**What you have to do:** Leave the pictures aside and copy all the data exactly.

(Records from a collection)

=== Begin Enclosure ===

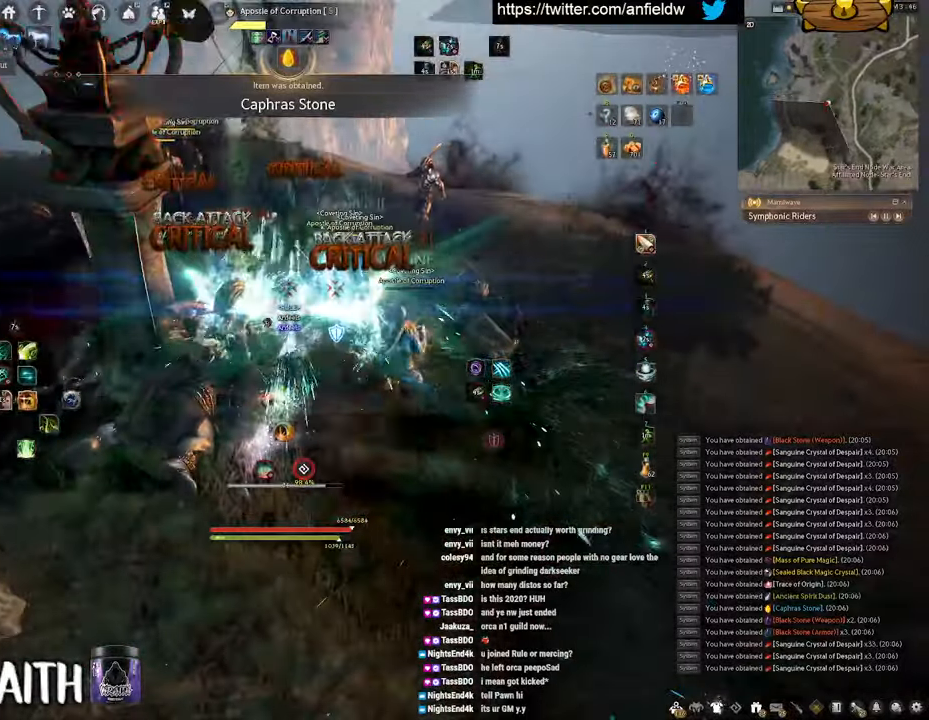
{"keys": ["space"], "mouse": [], "events": []}
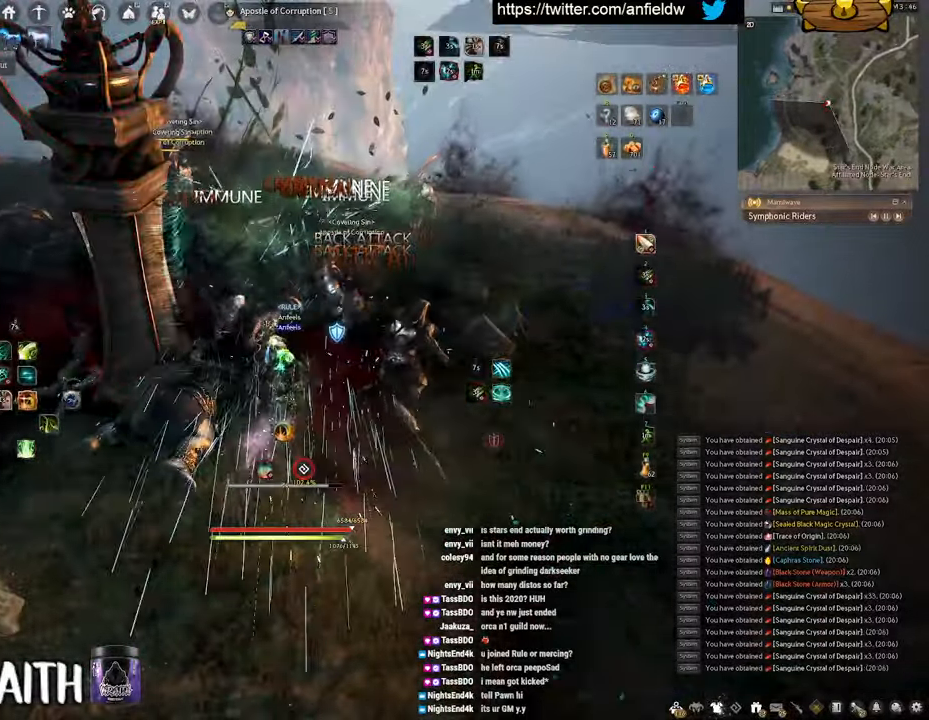
{"keys": ["f", "w"], "mouse": [], "events": [[150, "space", "up"], [267, "w", "down"], [367, "f", "down"]]}
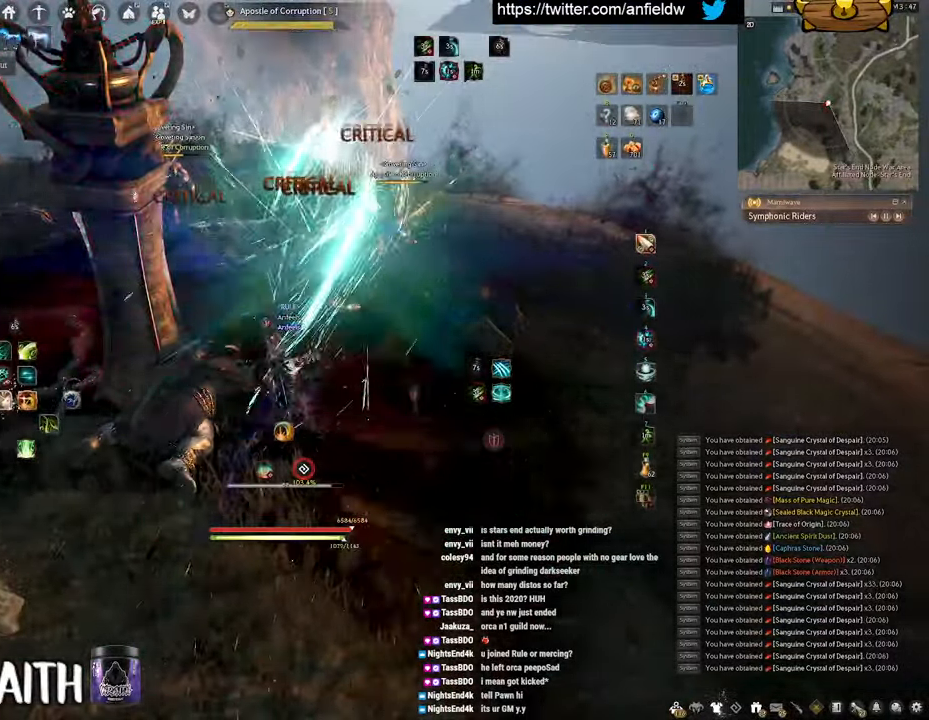
{"keys": [], "mouse": [], "events": [[350, "f", "up"], [384, "w", "up"]]}
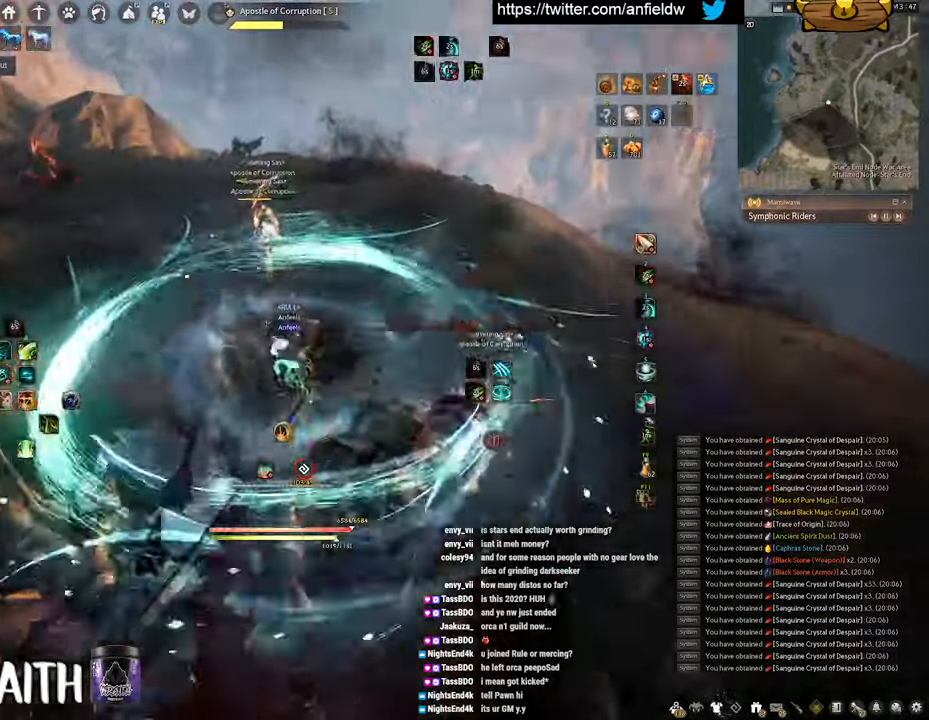
{"keys": [], "mouse": [], "events": []}
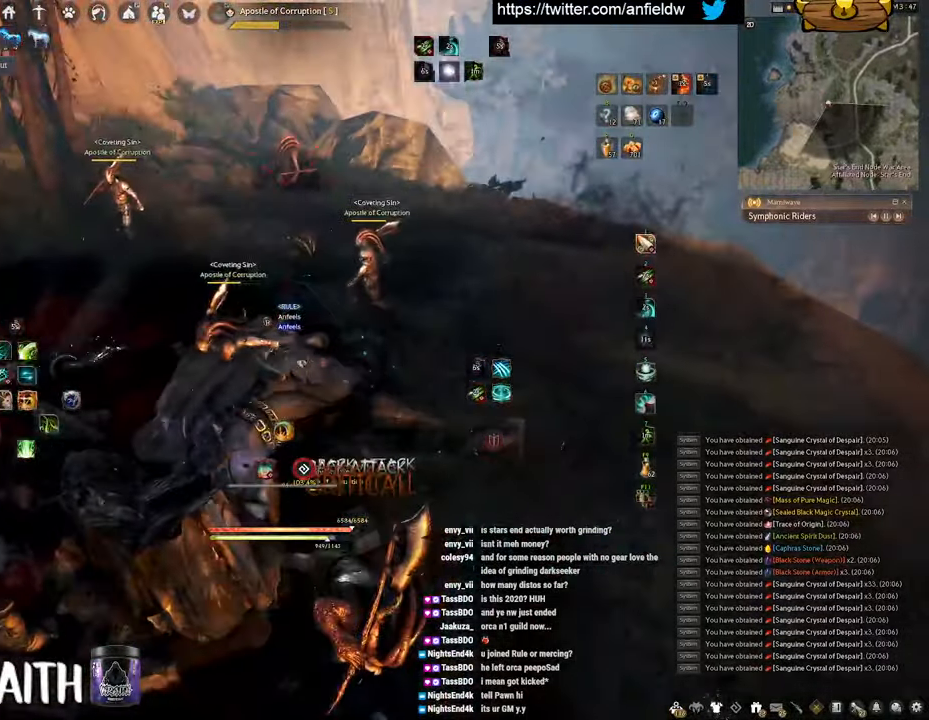
{"keys": ["q"], "mouse": [], "events": [[450, "q", "down"]]}
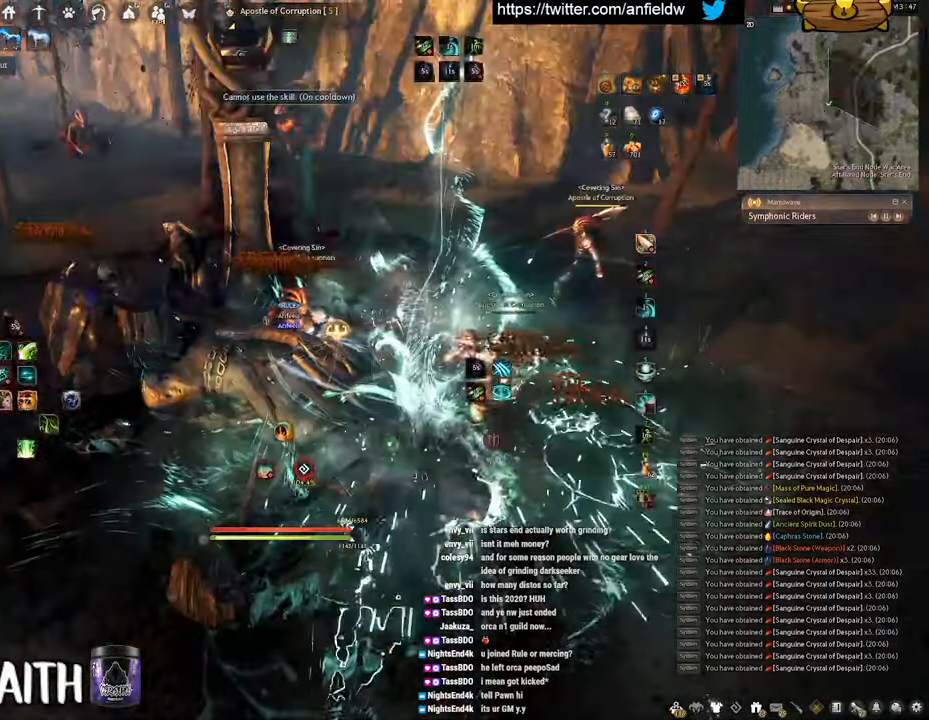
{"keys": [], "mouse": [], "events": [[417, "q", "up"]]}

=== End Enclosure ===

**Result:**
{"keys": ["space"], "mouse": [], "events": []}
{"keys": ["f", "w"], "mouse": [], "events": [[150, "space", "up"], [267, "w", "down"], [367, "f", "down"]]}
{"keys": [], "mouse": [], "events": [[350, "f", "up"], [384, "w", "up"]]}
{"keys": [], "mouse": [], "events": []}
{"keys": ["q"], "mouse": [], "events": [[450, "q", "down"]]}
{"keys": [], "mouse": [], "events": [[417, "q", "up"]]}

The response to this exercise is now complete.